2 lbs tomatillos – chopped
1 large onion – chopped
2 cloves garlic – minced
1 large bag spinach – chopped
1.5 C cooked black beans
1/2 jar New Mexico Green Chili (optional)
1 bunch cilantro
1 package corn tortillas (blue or yellow), torn into quarters
1/2 tsp cumin
1/2 tsp coriander
2 tsp salt, or to taste

1.  Preheat oven to 350 degrees.


2.  Saute onion and garlic in canola oil until slightly brown.

3.  Add tomatillos, salt,cumin, coriander and green chili (for medium heat, use 1/2 jar, for hot use whole jar, or leave out if you’re wimpy about spiciness). Cook covered for 5-7 minutes.

4.  Add spinach and beans. Cook uncovered until most of the spinach is wilted.

5.  Add cilantro just before assembling the enchiladas in the pan.

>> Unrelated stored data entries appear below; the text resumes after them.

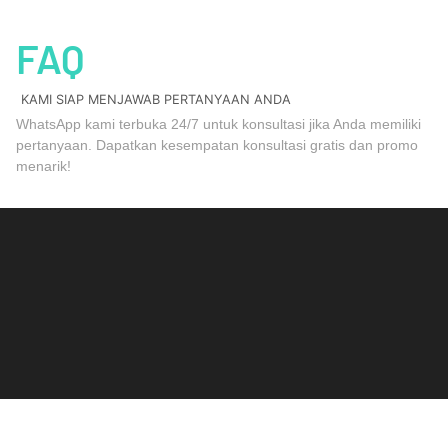
FAQ
KAMI SIAP MENJAWAB PERTANYAAN ANDA
WhatsApp kami terbuka 24/7 untuk konsultasi jika Anda memiliki
pertanyaan. Dapatkan kesempatan konsultasi gratis dan promo
menarik!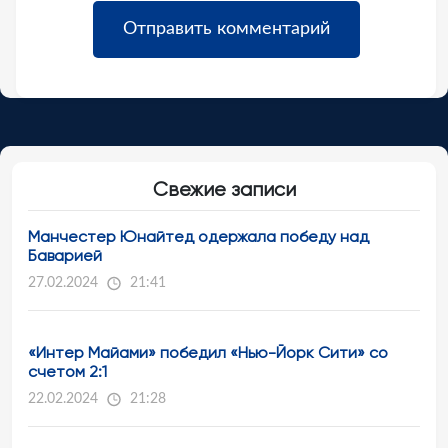
Свежие записи
Манчестер Юнайтед одержала победу над
Баварией
27.02.2024
21:41
«Интер Майами» победил «Нью-Йорк Сити» со
счетом 2:1
22.02.2024
21:28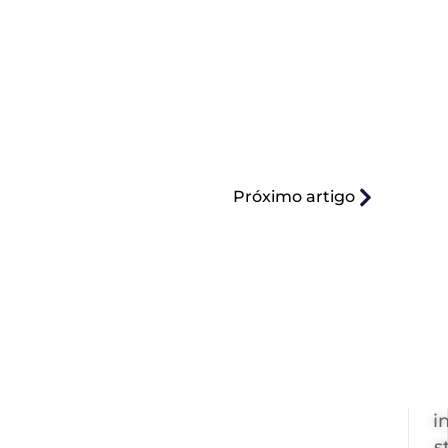
Próximo artigo
i
s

6.  In some kind of oven pan (rectangular brownie pan, or whatever you have), put down one layer of tortillas, followed by a layer of tomatillo mixture. Keep alternating layers until pan is almost full, ending with the sauce on top.

7.  Bake at 350 for ~30 minutes.
Experiment with throwing just about anything into the green sauce, like yellow squash, mushrooms, or potatoes. If you’re feeling ambitious, or want to impress people, roll the enchiladas instead of layering.